What the task requires
Exclude images and print all the records verbatim.

____ Input material

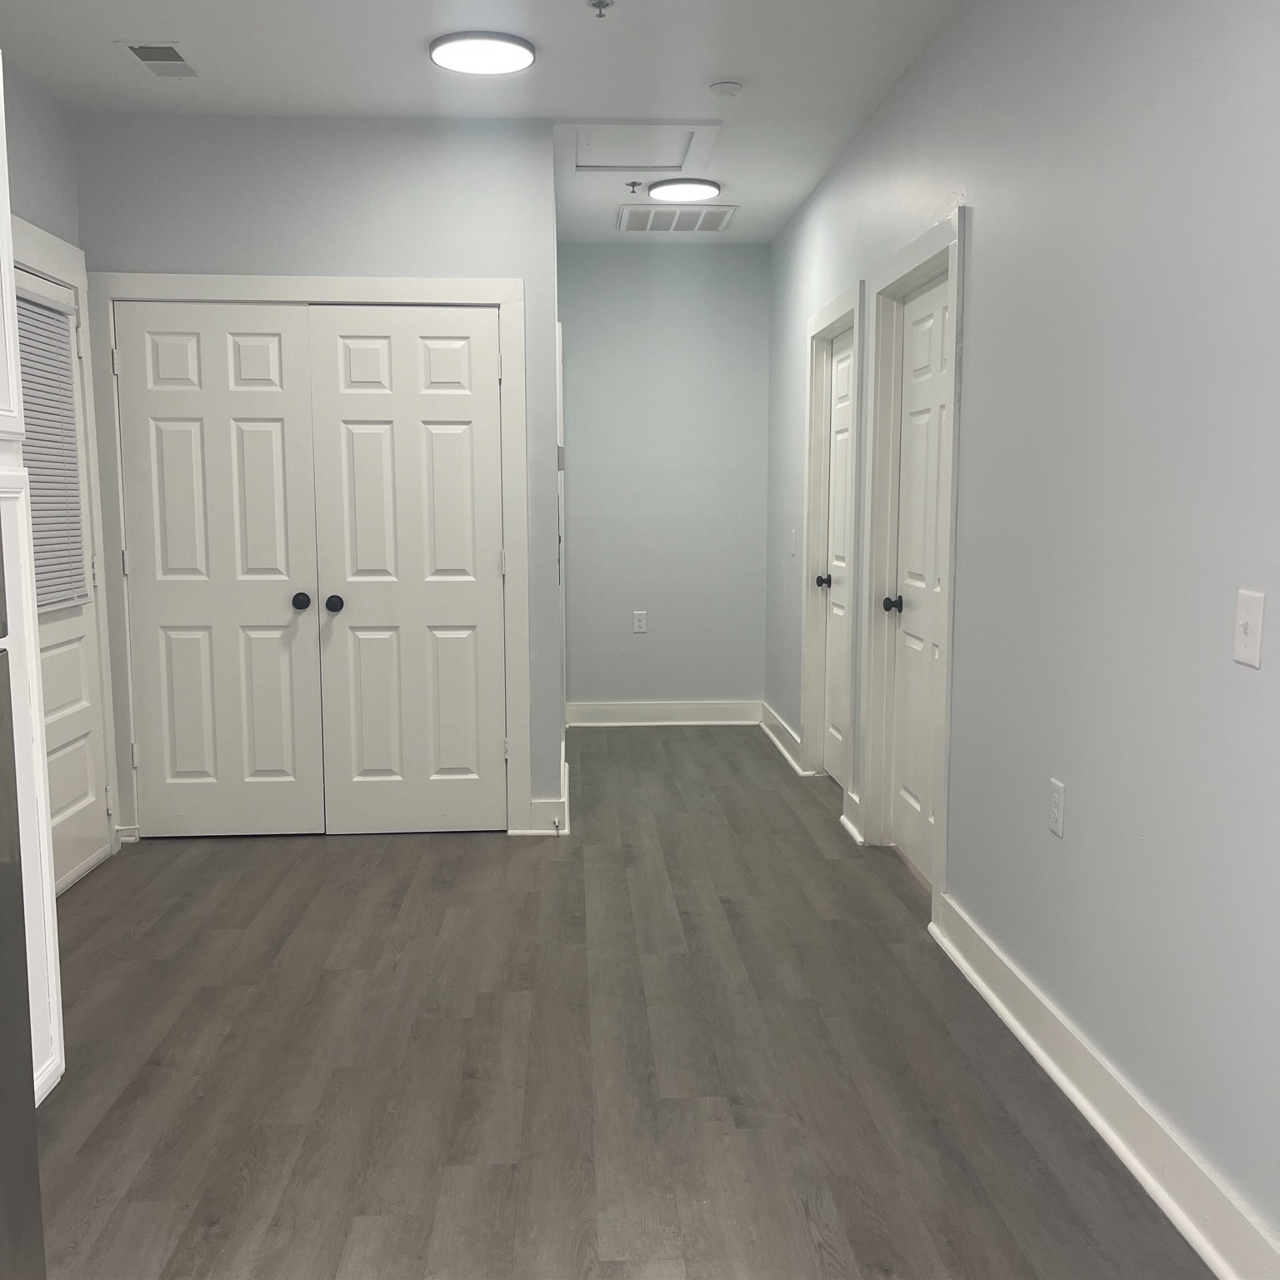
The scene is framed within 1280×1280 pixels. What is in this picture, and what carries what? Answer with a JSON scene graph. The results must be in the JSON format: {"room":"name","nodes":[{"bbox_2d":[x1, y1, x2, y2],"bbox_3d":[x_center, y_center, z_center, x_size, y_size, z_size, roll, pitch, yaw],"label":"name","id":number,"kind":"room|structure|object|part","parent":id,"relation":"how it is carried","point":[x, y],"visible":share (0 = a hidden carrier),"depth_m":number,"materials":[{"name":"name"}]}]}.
{"room":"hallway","nodes":[
{"label":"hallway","id":0,"kind":"room"},
{"bbox_2d":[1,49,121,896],"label":"left wall","id":1,"kind":"structure","parent":0,"point":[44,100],"depth_m":4.23,"materials":[{"name":"grey paint"}]},
{"bbox_2d":[15,255,109,897],"bbox_3d":[-1.947,-0.156,4.186,0.099,2.027,0.843,0,7,-3],"label":"exterior door","id":2,"kind":"structure","parent":1,"relation":"in","point":[65,866],"depth_m":4.44,"materials":[{"name":"white paint"}]},
{"bbox_2d":[14,285,89,612],"bbox_3d":[-1.981,-0.616,4.199,0.045,1.006,0.689,0,7,-3],"label":"window blind","id":3,"kind":"object","parent":2,"relation":"attached to","point":[65,342],"visible":0.54,"depth_m":4.31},
{"bbox_2d":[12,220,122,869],"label":"door frame","id":4,"kind":"structure","parent":1,"relation":"attached to","point":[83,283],"depth_m":4.58,"materials":[{"name":"white paint"}]},
{"bbox_2d":[71,106,561,843],"bbox_3d":[-1.187,-0.583,4.898,1.688,2.698,0.124,0,7,-3],"label":"closet wall","id":5,"kind":"structure","parent":0,"point":[337,206],"depth_m":4.70,"materials":[{"name":"grey paint"}]},
{"bbox_2d":[87,271,529,844],"bbox_3d":[-1.258,-0.301,4.945,1.611,2.130,0.122,0,7,-3],"label":"closet door frame","id":6,"kind":"structure","parent":5,"relation":"attached to","point":[272,280],"depth_m":4.81,"materials":[{"name":"white paint"}]},
{"bbox_2d":[110,299,324,839],"bbox_3d":[-1.599,-0.245,4.871,0.687,2.020,0.104,0,7,-3],"label":"closet door","id":7,"kind":"structure","parent":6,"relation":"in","point":[275,339],"depth_m":4.88,"materials":[{"name":"white paint"}]},
{"bbox_3d":[-1.292,-0.151,4.898,0.062,0.061,0.075,0,7,-3],"label":"knob","id":8,"kind":"part","parent":7,"relation":"part of","materials":[{"name":"black metal"}]},
{"bbox_2d":[307,301,507,837],"bbox_3d":[-0.864,-0.246,4.899,0.692,2.024,0.106,0,7,-3],"label":"closet door","id":9,"kind":"structure","parent":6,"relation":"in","point":[452,438],"depth_m":4.91,"materials":[{"name":"white paint"}]},
{"bbox_3d":[-1.153,-0.139,4.864,0.062,0.060,0.076,0,7,-3],"label":"knob","id":10,"kind":"part","parent":9,"relation":"part of","materials":[{"name":"black metal"}]},
{"bbox_2d":[518,743,570,834],"bbox_3d":[-0.383,0.628,5.611,0.167,0.126,1.154,0,7,-3],"label":"baseboard","id":11,"kind":"structure","parent":5,"relation":"attached to","point":[562,801],"depth_m":5.02,"materials":[{"name":"white paint"}]},
{"bbox_2d":[551,817,564,834],"bbox_3d":[-0.321,0.724,5.008,0.028,0.042,0.086,0,7,-3],"label":"door stop","id":12,"kind":"object","parent":11,"relation":"attached to","point":[556,826],"visible":0.98,"depth_m":5.01,"materials":[{"name":"metal"}]},
{"bbox_2d":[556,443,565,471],"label":"thermostat","id":13,"kind":"object","parent":5,"relation":"attached to","point":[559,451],"visible":0.91,"depth_m":5.21,"materials":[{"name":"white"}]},
{"bbox_2d":[0,0,969,244],"bbox_3d":[-0.425,-1.759,2.936,3.088,0.107,8.630,0,7,-3],"label":"ceiling","id":14,"kind":"structure","parent":0,"point":[565,103],"depth_m":4.15,"materials":[{"name":"white paint"}]},
{"bbox_2d":[116,40,199,77],"bbox_3d":[-1.509,-1.832,4.046,0.180,0.010,0.314,0,7,-3],"label":"ceiling vent","id":15,"kind":"object","parent":14,"relation":"attached to","point":[142,51],"visible":0.99,"depth_m":4.03,"materials":[{"name":"white metal"}]},
{"bbox_2d":[428,30,535,74],"bbox_3d":[-0.487,-1.821,3.975,0.323,0.029,0.322,0,7,-3],"label":"ceiling light","id":16,"kind":"object","parent":14,"relation":"attached to","point":[446,47],"visible":0.99,"depth_m":3.92,"materials":[{"name":"white plastic"}]},
{"bbox_2d":[587,0,614,18],"bbox_3d":[-0.108,-1.759,3.572,0.070,0.042,0.070,0,7,-3],"label":"sprinkler head","id":17,"kind":"object","parent":14,"relation":"attached to","point":[602,1],"visible":0.99,"depth_m":3.57},
{"bbox_2d":[625,180,643,194],"bbox_3d":[-0.024,-2.010,5.686,0.069,0.042,0.068,0,7,-3],"label":"sprinkler head","id":18,"kind":"object","parent":14,"relation":"attached to","point":[632,184],"visible":0.98,"depth_m":5.67},
{"bbox_2d":[564,120,719,174],"bbox_3d":[-0.014,-1.962,5.081,0.616,0.038,0.660,0,7,-3],"label":"attic hatch","id":19,"kind":"object","parent":14,"relation":"in","point":[598,162],"visible":0.94,"depth_m":5.09,"materials":[{"name":"white paint"}]},
{"bbox_2d":[616,204,738,232],"bbox_3d":[0.184,-2.118,6.444,0.560,0.013,0.513,0,7,-3],"label":"air vent","id":20,"kind":"object","parent":14,"relation":"attached to","point":[711,218],"visible":1,"depth_m":6.40,"materials":[{"name":"white metal"}]},
{"bbox_2d":[645,177,722,203],"bbox_3d":[0.201,-2.034,5.785,0.331,0.034,0.327,0,7,-3],"label":"ceiling light","id":21,"kind":"object","parent":14,"relation":"attached to","point":[672,190],"visible":0.99,"depth_m":5.71,"materials":[{"name":"white plastic"}]},
{"bbox_2d":[708,79,744,97],"bbox_3d":[0.290,-1.851,4.303,0.117,0.034,0.118,0,7,-3],"label":"smoke detector","id":22,"kind":"object","parent":14,"relation":"attached to","point":[732,85],"visible":0.99,"depth_m":4.27,"materials":[{"name":"white plastic"}]},
{"bbox_2d":[31,724,1216,1279],"bbox_3d":[-0.336,1.011,3.322,3.220,0.100,9.177,0,7,-3],"label":"floor","id":23,"kind":"structure","parent":0,"point":[223,853],"depth_m":3.02,"materials":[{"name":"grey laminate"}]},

________

Solution for this exercise
The scene is framed within 1280×1280 pixels. What is in this picture, and what carries what? Answer with a JSON scene graph. The results must be in the JSON format: {"room":"name","nodes":[{"bbox_2d":[x1, y1, x2, y2],"bbox_3d":[x_center, y_center, z_center, x_size, y_size, z_size, roll, pitch, yaw],"label":"name","id":number,"kind":"room|structure|object|part","parent":id,"relation":"how it is carried","point":[x, y],"visible":share (0 = a hidden carrier),"depth_m":number,"materials":[{"name":"name"}]}]}.
{"room":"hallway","nodes":[
{"label":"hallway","id":0,"kind":"room"},
{"bbox_2d":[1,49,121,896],"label":"left wall","id":1,"kind":"structure","parent":0,"point":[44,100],"depth_m":4.23,"materials":[{"name":"grey paint"}]},
{"bbox_2d":[15,255,109,897],"bbox_3d":[-1.947,-0.156,4.186,0.099,2.027,0.843,0,7,-3],"label":"exterior door","id":2,"kind":"structure","parent":1,"relation":"in","point":[65,866],"depth_m":4.44,"materials":[{"name":"white paint"}]},
{"bbox_2d":[14,285,89,612],"bbox_3d":[-1.981,-0.616,4.199,0.045,1.006,0.689,0,7,-3],"label":"window blind","id":3,"kind":"object","parent":2,"relation":"attached to","point":[65,342],"visible":0.54,"depth_m":4.31},
{"bbox_2d":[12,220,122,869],"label":"door frame","id":4,"kind":"structure","parent":1,"relation":"attached to","point":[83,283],"depth_m":4.58,"materials":[{"name":"white paint"}]},
{"bbox_2d":[71,106,561,843],"bbox_3d":[-1.187,-0.583,4.898,1.688,2.698,0.124,0,7,-3],"label":"closet wall","id":5,"kind":"structure","parent":0,"point":[337,206],"depth_m":4.70,"materials":[{"name":"grey paint"}]},
{"bbox_2d":[87,271,529,844],"bbox_3d":[-1.258,-0.301,4.945,1.611,2.130,0.122,0,7,-3],"label":"closet door frame","id":6,"kind":"structure","parent":5,"relation":"attached to","point":[272,280],"depth_m":4.81,"materials":[{"name":"white paint"}]},
{"bbox_2d":[110,299,324,839],"bbox_3d":[-1.599,-0.245,4.871,0.687,2.020,0.104,0,7,-3],"label":"closet door","id":7,"kind":"structure","parent":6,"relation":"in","point":[275,339],"depth_m":4.88,"materials":[{"name":"white paint"}]},
{"bbox_3d":[-1.292,-0.151,4.898,0.062,0.061,0.075,0,7,-3],"label":"knob","id":8,"kind":"part","parent":7,"relation":"part of","materials":[{"name":"black metal"}]},
{"bbox_2d":[307,301,507,837],"bbox_3d":[-0.864,-0.246,4.899,0.692,2.024,0.106,0,7,-3],"label":"closet door","id":9,"kind":"structure","parent":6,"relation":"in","point":[452,438],"depth_m":4.91,"materials":[{"name":"white paint"}]},
{"bbox_3d":[-1.153,-0.139,4.864,0.062,0.060,0.076,0,7,-3],"label":"knob","id":10,"kind":"part","parent":9,"relation":"part of","materials":[{"name":"black metal"}]},
{"bbox_2d":[518,743,570,834],"bbox_3d":[-0.383,0.628,5.611,0.167,0.126,1.154,0,7,-3],"label":"baseboard","id":11,"kind":"structure","parent":5,"relation":"attached to","point":[562,801],"depth_m":5.02,"materials":[{"name":"white paint"}]},
{"bbox_2d":[551,817,564,834],"bbox_3d":[-0.321,0.724,5.008,0.028,0.042,0.086,0,7,-3],"label":"door stop","id":12,"kind":"object","parent":11,"relation":"attached to","point":[556,826],"visible":0.98,"depth_m":5.01,"materials":[{"name":"metal"}]},
{"bbox_2d":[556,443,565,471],"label":"thermostat","id":13,"kind":"object","parent":5,"relation":"attached to","point":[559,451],"visible":0.91,"depth_m":5.21,"materials":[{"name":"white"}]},
{"bbox_2d":[0,0,969,244],"bbox_3d":[-0.425,-1.759,2.936,3.088,0.107,8.630,0,7,-3],"label":"ceiling","id":14,"kind":"structure","parent":0,"point":[565,103],"depth_m":4.15,"materials":[{"name":"white paint"}]},
{"bbox_2d":[116,40,199,77],"bbox_3d":[-1.509,-1.832,4.046,0.180,0.010,0.314,0,7,-3],"label":"ceiling vent","id":15,"kind":"object","parent":14,"relation":"attached to","point":[142,51],"visible":0.99,"depth_m":4.03,"materials":[{"name":"white metal"}]},
{"bbox_2d":[428,30,535,74],"bbox_3d":[-0.487,-1.821,3.975,0.323,0.029,0.322,0,7,-3],"label":"ceiling light","id":16,"kind":"object","parent":14,"relation":"attached to","point":[446,47],"visible":0.99,"depth_m":3.92,"materials":[{"name":"white plastic"}]},
{"bbox_2d":[587,0,614,18],"bbox_3d":[-0.108,-1.759,3.572,0.070,0.042,0.070,0,7,-3],"label":"sprinkler head","id":17,"kind":"object","parent":14,"relation":"attached to","point":[602,1],"visible":0.99,"depth_m":3.57},
{"bbox_2d":[625,180,643,194],"bbox_3d":[-0.024,-2.010,5.686,0.069,0.042,0.068,0,7,-3],"label":"sprinkler head","id":18,"kind":"object","parent":14,"relation":"attached to","point":[632,184],"visible":0.98,"depth_m":5.67},
{"bbox_2d":[564,120,719,174],"bbox_3d":[-0.014,-1.962,5.081,0.616,0.038,0.660,0,7,-3],"label":"attic hatch","id":19,"kind":"object","parent":14,"relation":"in","point":[598,162],"visible":0.94,"depth_m":5.09,"materials":[{"name":"white paint"}]},
{"bbox_2d":[616,204,738,232],"bbox_3d":[0.184,-2.118,6.444,0.560,0.013,0.513,0,7,-3],"label":"air vent","id":20,"kind":"object","parent":14,"relation":"attached to","point":[711,218],"visible":1,"depth_m":6.40,"materials":[{"name":"white metal"}]},
{"bbox_2d":[645,177,722,203],"bbox_3d":[0.201,-2.034,5.785,0.331,0.034,0.327,0,7,-3],"label":"ceiling light","id":21,"kind":"object","parent":14,"relation":"attached to","point":[672,190],"visible":0.99,"depth_m":5.71,"materials":[{"name":"white plastic"}]},
{"bbox_2d":[708,79,744,97],"bbox_3d":[0.290,-1.851,4.303,0.117,0.034,0.118,0,7,-3],"label":"smoke detector","id":22,"kind":"object","parent":14,"relation":"attached to","point":[732,85],"visible":0.99,"depth_m":4.27,"materials":[{"name":"white plastic"}]},
{"bbox_2d":[31,724,1216,1279],"bbox_3d":[-0.336,1.011,3.322,3.220,0.100,9.177,0,7,-3],"label":"floor","id":23,"kind":"structure","parent":0,"point":[223,853],"depth_m":3.02,"materials":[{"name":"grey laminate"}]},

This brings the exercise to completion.